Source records
--- START ---
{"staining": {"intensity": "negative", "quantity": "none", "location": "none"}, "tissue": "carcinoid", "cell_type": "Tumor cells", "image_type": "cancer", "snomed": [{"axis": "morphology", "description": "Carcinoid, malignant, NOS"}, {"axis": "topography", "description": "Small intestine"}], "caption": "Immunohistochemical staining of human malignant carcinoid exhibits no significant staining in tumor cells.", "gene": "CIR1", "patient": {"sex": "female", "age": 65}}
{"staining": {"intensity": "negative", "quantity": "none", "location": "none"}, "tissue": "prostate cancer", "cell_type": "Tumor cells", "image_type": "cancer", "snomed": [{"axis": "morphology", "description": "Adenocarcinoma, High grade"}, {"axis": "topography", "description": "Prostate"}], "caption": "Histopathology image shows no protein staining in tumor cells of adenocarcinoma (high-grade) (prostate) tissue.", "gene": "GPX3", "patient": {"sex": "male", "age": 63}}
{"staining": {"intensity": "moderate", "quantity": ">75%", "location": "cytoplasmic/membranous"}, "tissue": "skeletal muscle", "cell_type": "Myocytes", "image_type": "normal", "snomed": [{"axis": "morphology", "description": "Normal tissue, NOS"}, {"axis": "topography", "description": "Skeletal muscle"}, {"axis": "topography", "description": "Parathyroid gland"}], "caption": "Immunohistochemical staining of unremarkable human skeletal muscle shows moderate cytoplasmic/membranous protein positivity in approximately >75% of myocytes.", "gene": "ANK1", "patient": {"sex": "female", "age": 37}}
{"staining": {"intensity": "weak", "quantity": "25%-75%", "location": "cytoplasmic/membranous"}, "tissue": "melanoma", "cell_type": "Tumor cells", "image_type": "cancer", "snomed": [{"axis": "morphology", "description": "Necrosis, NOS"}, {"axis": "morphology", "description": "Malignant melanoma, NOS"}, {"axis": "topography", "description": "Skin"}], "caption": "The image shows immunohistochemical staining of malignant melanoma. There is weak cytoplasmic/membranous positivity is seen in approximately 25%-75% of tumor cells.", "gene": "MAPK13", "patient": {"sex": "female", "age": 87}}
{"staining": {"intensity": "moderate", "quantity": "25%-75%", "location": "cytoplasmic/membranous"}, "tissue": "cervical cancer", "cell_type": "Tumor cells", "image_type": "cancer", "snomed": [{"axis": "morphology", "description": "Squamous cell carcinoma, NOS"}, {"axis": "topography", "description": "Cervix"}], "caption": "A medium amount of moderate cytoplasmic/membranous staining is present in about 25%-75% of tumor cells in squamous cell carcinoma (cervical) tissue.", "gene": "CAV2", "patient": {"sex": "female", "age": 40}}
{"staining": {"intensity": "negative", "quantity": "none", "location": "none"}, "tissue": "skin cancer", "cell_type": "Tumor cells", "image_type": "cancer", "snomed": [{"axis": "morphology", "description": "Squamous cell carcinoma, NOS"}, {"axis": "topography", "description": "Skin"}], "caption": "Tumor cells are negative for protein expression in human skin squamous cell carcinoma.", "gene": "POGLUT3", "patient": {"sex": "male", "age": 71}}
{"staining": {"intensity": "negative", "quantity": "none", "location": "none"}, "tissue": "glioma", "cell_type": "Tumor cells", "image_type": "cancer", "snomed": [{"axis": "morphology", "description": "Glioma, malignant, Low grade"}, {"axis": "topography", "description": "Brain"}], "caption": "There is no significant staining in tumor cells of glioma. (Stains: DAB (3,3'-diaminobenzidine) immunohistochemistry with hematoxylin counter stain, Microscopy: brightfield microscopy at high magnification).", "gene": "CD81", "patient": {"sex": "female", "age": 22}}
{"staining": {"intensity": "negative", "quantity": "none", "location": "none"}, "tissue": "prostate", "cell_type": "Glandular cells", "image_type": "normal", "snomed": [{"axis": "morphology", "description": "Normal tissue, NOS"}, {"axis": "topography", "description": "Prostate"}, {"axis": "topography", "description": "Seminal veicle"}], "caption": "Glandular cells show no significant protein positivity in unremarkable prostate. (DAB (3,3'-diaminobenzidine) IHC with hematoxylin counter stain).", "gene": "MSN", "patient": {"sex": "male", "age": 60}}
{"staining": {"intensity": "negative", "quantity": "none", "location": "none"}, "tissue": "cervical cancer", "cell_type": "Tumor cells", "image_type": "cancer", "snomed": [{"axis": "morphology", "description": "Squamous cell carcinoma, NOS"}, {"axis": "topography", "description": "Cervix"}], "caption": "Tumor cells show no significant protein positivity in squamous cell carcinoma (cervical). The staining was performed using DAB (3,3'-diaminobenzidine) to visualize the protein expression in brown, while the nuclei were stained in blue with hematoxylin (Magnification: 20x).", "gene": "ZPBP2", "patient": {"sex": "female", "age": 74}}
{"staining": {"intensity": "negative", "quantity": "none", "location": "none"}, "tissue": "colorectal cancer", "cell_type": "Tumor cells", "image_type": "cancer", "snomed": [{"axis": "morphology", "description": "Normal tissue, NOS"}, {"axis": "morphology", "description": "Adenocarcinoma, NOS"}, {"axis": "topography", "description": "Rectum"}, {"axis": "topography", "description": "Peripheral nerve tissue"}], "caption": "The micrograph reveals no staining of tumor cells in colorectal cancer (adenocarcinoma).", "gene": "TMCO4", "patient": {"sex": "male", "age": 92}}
--- END ---
How to complete this task:
Only lines that hold the string "malignant" belong in the answer, so copy every one of them from the records.

Your response:
{"staining": {"intensity": "negative", "quantity": "none", "location": "none"}, "tissue": "carcinoid", "cell_type": "Tumor cells", "image_type": "cancer", "snomed": [{"axis": "morphology", "description": "Carcinoid, malignant, NOS"}, {"axis": "topography", "description": "Small intestine"}], "caption": "Immunohistochemical staining of human malignant carcinoid exhibits no significant staining in tumor cells.", "gene": "CIR1", "patient": {"sex": "female", "age": 65}}
{"staining": {"intensity": "weak", "quantity": "25%-75%", "location": "cytoplasmic/membranous"}, "tissue": "melanoma", "cell_type": "Tumor cells", "image_type": "cancer", "snomed": [{"axis": "morphology", "description": "Necrosis, NOS"}, {"axis": "morphology", "description": "Malignant melanoma, NOS"}, {"axis": "topography", "description": "Skin"}], "caption": "The image shows immunohistochemical staining of malignant melanoma. There is weak cytoplasmic/membranous positivity is seen in approximately 25%-75% of tumor cells.", "gene": "MAPK13", "patient": {"sex": "female", "age": 87}}
{"staining": {"intensity": "negative", "quantity": "none", "location": "none"}, "tissue": "glioma", "cell_type": "Tumor cells", "image_type": "cancer", "snomed": [{"axis": "morphology", "description": "Glioma, malignant, Low grade"}, {"axis": "topography", "description": "Brain"}], "caption": "There is no significant staining in tumor cells of glioma. (Stains: DAB (3,3'-diaminobenzidine) immunohistochemistry with hematoxylin counter stain, Microscopy: brightfield microscopy at high magnification).", "gene": "CD81", "patient": {"sex": "female", "age": 22}}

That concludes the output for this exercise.